Writing

Software, technology, sysadmin war stories, and more. Feed
Tuesday, February 7, 2012

DRM via response times, spoofing it, then preventing that

My latest half-baked idea involves latency and something that someone might try to do in the name of "DRM" some day. The premise is simple enough: some device might try to ping another to make sure they are not too far apart.

The logic would be simple enough: you can't get any faster than the speed of light, so if the two devices aren't in the same locale, then the round-trip times from a ping will betray your scheme. This might be used to do some kind of geographic content limitations like blacking out certain TV shows (syndex) or the other garbage they do for sports.

So as long as I'm proposing that, let me also put forth a way to fool it. Let's say whoever builds this thing uses the usual Unix-style ping program. ping tends to be pretty deterministic about the packets it puts out. One frequent trick is that it buries its own PID in the outgoing packet. Check it out:

11:26:02.706856 IP 127.0.0.1 > 127.0.0.1: ICMP echo request, id 21105, 
seq 38, length 8
        0x0000:  4500 001c 0000 4000 4001 3cdf 7f00 0001  E.....@.@.<.....
        0x0010:  7f00 0001 0800 a568 5271 0026            .......hRq.&

See that "5271"? My ping process is PID 21105, or 0x5271. Easy.

The "0026" there is just the sequence number, and it increments by one with every outgoing packet. This gives you the "icmp_req=nnn" on each line.

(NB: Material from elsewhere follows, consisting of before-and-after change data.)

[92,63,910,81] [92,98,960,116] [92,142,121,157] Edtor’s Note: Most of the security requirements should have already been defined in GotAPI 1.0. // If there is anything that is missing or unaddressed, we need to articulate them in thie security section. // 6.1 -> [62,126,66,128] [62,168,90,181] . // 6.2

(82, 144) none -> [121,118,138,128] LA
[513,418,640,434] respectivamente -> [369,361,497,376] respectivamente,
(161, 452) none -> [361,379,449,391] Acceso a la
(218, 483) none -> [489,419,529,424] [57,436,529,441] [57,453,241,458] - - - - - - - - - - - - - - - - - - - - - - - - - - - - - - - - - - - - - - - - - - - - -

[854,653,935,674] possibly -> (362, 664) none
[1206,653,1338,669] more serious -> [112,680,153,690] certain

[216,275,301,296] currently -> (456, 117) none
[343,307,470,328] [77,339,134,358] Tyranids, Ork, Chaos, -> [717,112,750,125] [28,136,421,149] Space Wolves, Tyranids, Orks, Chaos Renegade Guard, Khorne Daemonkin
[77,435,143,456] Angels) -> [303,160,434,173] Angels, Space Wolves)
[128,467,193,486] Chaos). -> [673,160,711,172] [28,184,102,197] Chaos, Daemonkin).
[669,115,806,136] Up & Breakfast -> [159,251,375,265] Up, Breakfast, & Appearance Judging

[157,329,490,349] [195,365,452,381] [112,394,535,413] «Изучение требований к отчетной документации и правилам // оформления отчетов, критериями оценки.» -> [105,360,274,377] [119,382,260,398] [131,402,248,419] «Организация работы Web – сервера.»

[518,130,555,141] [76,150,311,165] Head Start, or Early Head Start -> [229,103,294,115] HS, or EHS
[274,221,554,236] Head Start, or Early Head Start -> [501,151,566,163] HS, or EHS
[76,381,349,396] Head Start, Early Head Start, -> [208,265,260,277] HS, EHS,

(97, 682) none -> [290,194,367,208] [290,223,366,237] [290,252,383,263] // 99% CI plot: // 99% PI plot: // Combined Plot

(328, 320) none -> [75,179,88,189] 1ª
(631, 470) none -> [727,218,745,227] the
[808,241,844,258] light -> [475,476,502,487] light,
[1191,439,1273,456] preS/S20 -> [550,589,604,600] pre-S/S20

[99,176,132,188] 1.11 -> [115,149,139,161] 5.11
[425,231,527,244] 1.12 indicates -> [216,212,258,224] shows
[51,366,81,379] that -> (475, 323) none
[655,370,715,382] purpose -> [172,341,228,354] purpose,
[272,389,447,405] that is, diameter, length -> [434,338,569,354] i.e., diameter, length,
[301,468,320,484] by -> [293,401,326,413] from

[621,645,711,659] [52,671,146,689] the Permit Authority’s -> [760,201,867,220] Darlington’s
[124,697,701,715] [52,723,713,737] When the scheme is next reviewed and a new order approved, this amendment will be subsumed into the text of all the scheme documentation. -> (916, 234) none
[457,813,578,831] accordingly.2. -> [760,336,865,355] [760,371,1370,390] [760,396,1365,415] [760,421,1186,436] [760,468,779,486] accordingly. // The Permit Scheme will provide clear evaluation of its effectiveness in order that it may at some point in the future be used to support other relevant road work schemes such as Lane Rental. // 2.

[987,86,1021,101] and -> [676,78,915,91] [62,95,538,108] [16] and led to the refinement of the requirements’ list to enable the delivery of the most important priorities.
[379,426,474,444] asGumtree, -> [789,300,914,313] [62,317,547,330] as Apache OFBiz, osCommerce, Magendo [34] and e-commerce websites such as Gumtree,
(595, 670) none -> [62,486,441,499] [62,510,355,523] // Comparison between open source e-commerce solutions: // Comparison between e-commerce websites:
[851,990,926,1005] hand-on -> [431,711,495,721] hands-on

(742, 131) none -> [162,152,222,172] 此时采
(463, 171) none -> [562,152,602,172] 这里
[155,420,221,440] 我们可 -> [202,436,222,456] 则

I purposely dialed down the size of the packet with "-s 0". If you make it just a bit bigger - at least 16 bytes - then you'll also get time data back. This is also not hard to spot.

11:31:36.789867 IP 127.0.0.1 > 127.0.0.1: ICMP echo reply, id 21158, seq 
3, length 24
        0x0000:  4500 002c 8bdd 0000 4001 f0f1 7f00 0001  E..,....@.......
        0x0010:  7f00 0001 0000 fe7d 52a6 0003 187c 314f  .......}R....|1O
        0x0020:  0000 0000 590d 0c00 0000 0000            ....Y.......

"187c 314f". Turn that around into 0x4f317c18 and you have 1328643096. The significance of that number soon becomes clear:

$ date -d @1328643096
Tue Feb  7 11:31:36 PST 2012

... that's right now, in other words.

The rest of it probably adds enough precision to have milliseconds and nanoseconds since the ping I'm using can give results like "0.026 ms". If you really want to know, go dig around in the source for your ping.

My point is: given the first ICMP echo request message, you can probably predict everything which will be in the second. If you wanted to look "closer" than you actually are, just eat the first one. Then use what you've learned from it to generate a fake response to #2 and then send it off.

Given this, how would you work around this workaround? Well, first, you could keep track of every packet you send out. Instead of just trusting the incoming data and subtracting it from the current time, go look and see if it's what you transmitted in the first place. Someone who's generating fake responses from far away can't both know what you sent *and* get it to you quickly.

Another step up from that would be using some signed blob of data in the actual ping so that the other end would have no idea what it meant. You'd be able to make sense of it upon its return, but they wouldn't be able to take it apart and fake responses.

Writing this reminded me of the old Telebit Trailblazer modems and the UUCP "g" protocol spoofing they used to do. That was a case of spoofing replies locally in hardware to avoid having them clog up a tiny little backchannel link. While I never ran one of those myself, I did have some fun with both the USR HST with its 300/450 bps backchannel and the V.23 1200/75 stuff used by US Videotel. Such luxury!